JP-A-159405 proposes a copolymer comprising a vinyl monomer having a carboxyl group and a vinyl monomer having a hydroxyl group which reacts with the carboxyl group, in which a part of the carboxyl group is converted to a sodium salt. . In addition to this, for example, Japanese Patent Publication No. 54-30710
JP-A-59-62665, JP-A-55-
108407, Japanese Patent Publication No. 53-13495,
JP-A-55-144044 and JP-B-53-461
No. 99, JP-A-58-104901, etc., and the superabsorbent resin disclosed therein can be used in the present invention.

Specific examples of the super absorbent resin include, for example, AQUALIC CA (AQUALIC C manufactured by Nippon Shokubai Co., Ltd.).
AK-4, Aqualic ML-20, etc.), Aqualic CS, Oasis made by Technical Absorbent Co., Ltd., Sanwet (Sunwet 1M-1000MPS etc.) made by Sanyo Kasei Co., Ltd., Kao Corporation. Wonder Gel MX made by Sumitomo Chemical Co., Ltd.
Sumitomo Seika Co., Ltd.'s aquakeep, etc. are mentioned. Among these, aqualic CA, aqualic CS,
Oasis, Sunwet 1M-1000MPS and the like are preferably used from the viewpoint of improving the dispersibility and dispersion stability of the papermaking liquid.

The shape and size of the superabsorbent resin used in the present invention are not particularly limited, but usually, for example, powder (particle size: about 10 μm to 5 mm) or thread (length: about 0.
Those having a size of 1 to 10 cm and a fineness of about 0.1 to 3 denier) are preferably used. Further, it is preferable that the shape is as thin or small as possible from the viewpoint of water dispersibility.

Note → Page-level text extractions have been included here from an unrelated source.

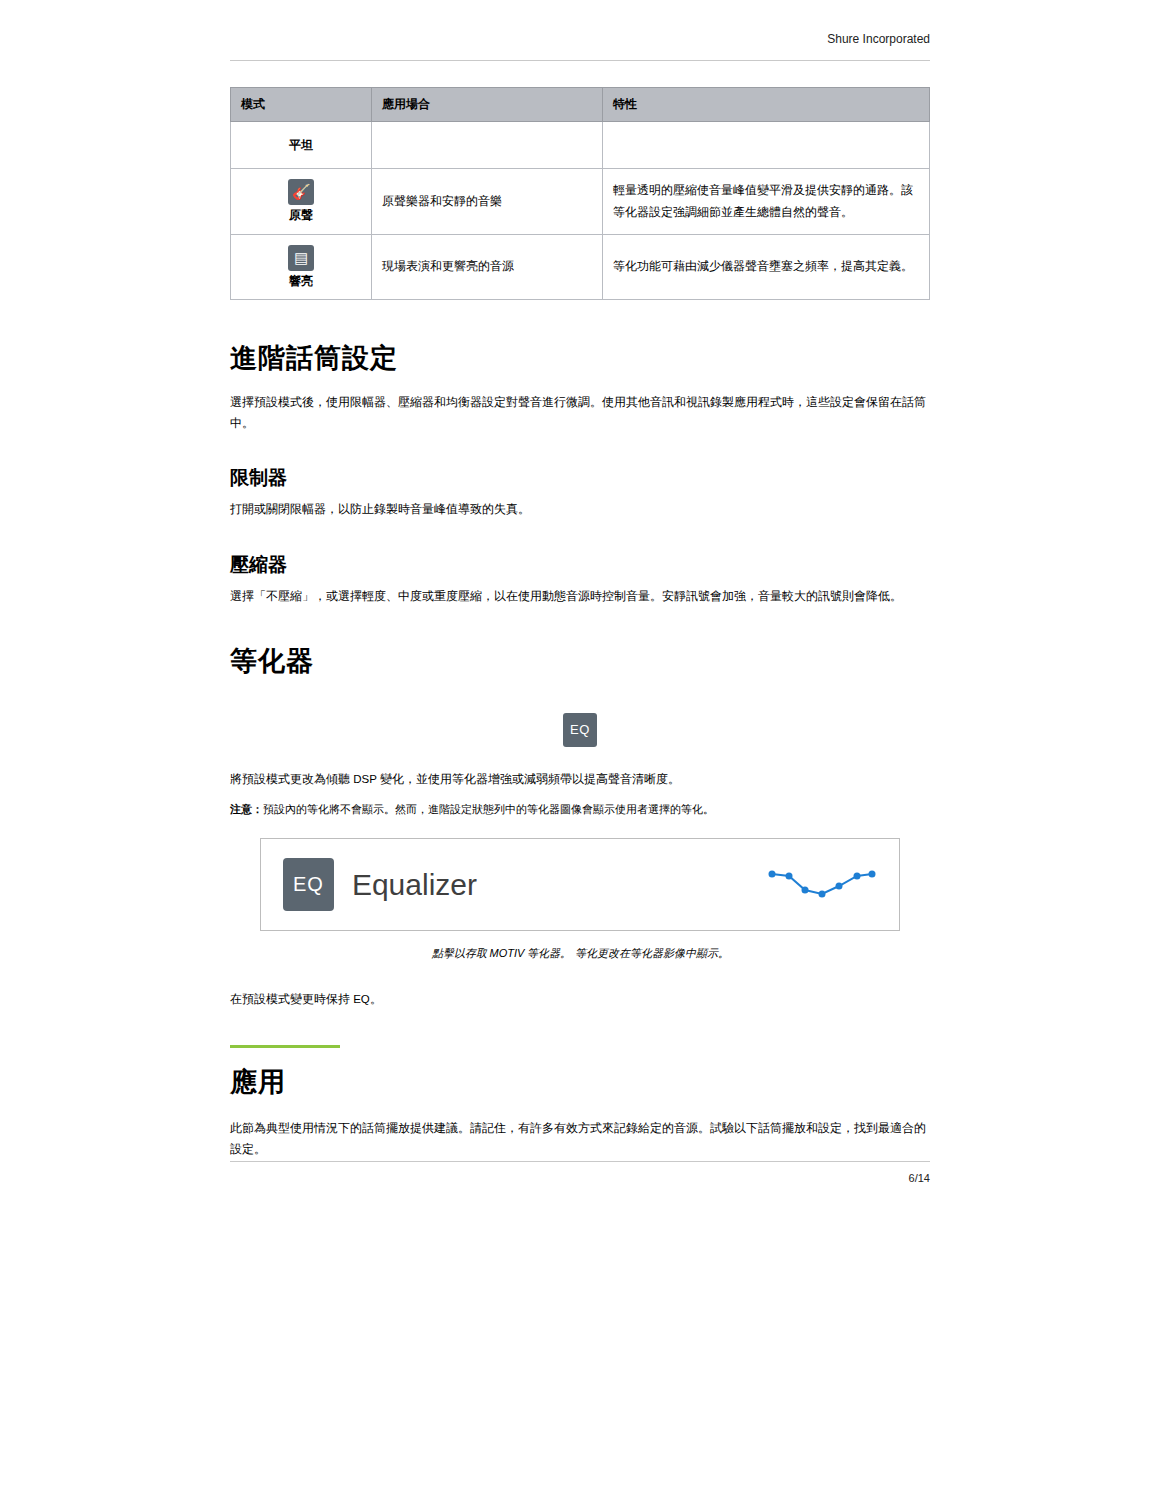Shure Incorporated
| 模式 | 應用場合 | 特性 |
| --- | --- | --- |
| 平坦 | | |
| 🎸 原聲 | 原聲樂器和安靜的音樂 | 輕量透明的壓縮使音量峰值變平滑及提供安靜的通路。該等化器設定強調細節並產生總體自然的聲音。 |
| ▤ 響亮 | 現場表演和更響亮的音源 | 等化功能可藉由減少儀器聲音壅塞之頻率，提高其定義。 |
進階話筒設定
選擇預設模式後，使用限幅器、壓縮器和均衡器設定對聲音進行微調。使用其他音訊和視訊錄製應用程式時，這些設定會保留在話筒中。
限制器
打開或關閉限幅器，以防止錄製時音量峰值導致的失真。
壓縮器
選擇「不壓縮」，或選擇輕度、中度或重度壓縮，以在使用動態音源時控制音量。安靜訊號會加強，音量較大的訊號則會降低。
等化器
EQ
將預設模式更改為傾聽 DSP 變化，並使用等化器增強或減弱頻帶以提高聲音清晰度。
注意：預設內的等化將不會顯示。然而，進階設定狀態列中的等化器圖像會顯示使用者選擇的等化。
EQ Equalizer
點擊以存取 MOTIV 等化器。 等化更改在等化器影像中顯示。
在預設模式變更時保持 EQ。
應用
此節為典型使用情況下的話筒擺放提供建議。請記住，有許多有效方式來記錄給定的音源。試驗以下話筒擺放和設定，找到最適合的設定。
6/14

The mixing ratio of the polyester and the super absorbent resin is 99.99 / 0.01 to 70/30 by weight.
It is particularly preferably 99.9 / 0.1 to 85/15. When the proportion of the polyester is higher than the above range, the dispersion stability of the papermaking solution tends to decrease, and when it is lower than the above range, the viscosity of the papermaking solution tends to increase.

The hydrophilicity-improving agent for fibers of the present invention may contain any component other than the polyester and the superabsorbent polymer as long as the object of the present invention is not impaired.

Examples of the optional components include polyoxyethylene styrenated phenol, polyethylene glycol fatty acid ester, polyoxyethylene alkyl ether, polyalkylene polyamine fatty acid polyamide type activator, aliphatic phosphate ester type activator, and aliphatic sulfate ester. Examples include type activators.

Fibers to which the hydrophilicity improver of the present invention can be applied include, for example, polyester fiber, polypropylene fiber, polyaramid fiber, polyvinyl fiber, acrylic fiber, modacrylic fiber, nylon fiber, rayon fiber and the like. In this case, polyester fiber, polyaramid fiber and the like are preferably used.

The fineness and fiber length of the fibers used in the present invention are from 0.5 to 20 denier, especially from 1.0 to 10 from the viewpoint of improving the uniformity of the texture of the nonwoven fabric and improving the strength.
The denier is preferably 3.0 denier, the fiber length is 0.5 to 30 mm, and particularly 3 to 15 mm.

Next, the method for producing the nonwoven fabric of the present invention will be described.

First, as a specific method of the step of treating the fibers with the hydrophilicity-improving agent for fibers, which is a feature of the production method of the present invention, for example, a dipping method, a spraying method, a showering method, and a roller-applying method. However, the dipping method is preferable from the viewpoint of improving the uniform adhesion of the hydrophilicity improver for fibers to the fibers. In the dipping method, for example, an aqueous dispersion is prepared in which the concentration of the hydrophilicity-improving agent composed of polyester and a water absorbent resin is preferably 0.5 to 5.0% by weight, and the aqueous dispersion and the fibers are preferably used. Has a bath ratio of 10: 1 to 50:
There is a method of mixing so as to be 1. When the concentration of the hydrophilicity-improving agent in the aqueous dispersion is lower than the above range, the water content of the fiber tends to increase and the drying time tends to be long in order to impart a predetermined amount of the hydrophilicity-improving agent to the fiber. If it is higher than the above range, dehydration after immersion tends to be difficult. When the bath ratio is smaller than the above range, mixing tends to be difficult, and when it is larger than the above range, the productivity tends to decrease. The mixing method is not particularly limited as long as each component is uniformly dispersed. The temperature may generally be about 20 to 30 ° C. After mixing, a centrifugal dehydrator is used or dehydration is performed by squeezing a mangle to impart a predetermined amount of the hydrophilicity-improving agent to the fibers together with water.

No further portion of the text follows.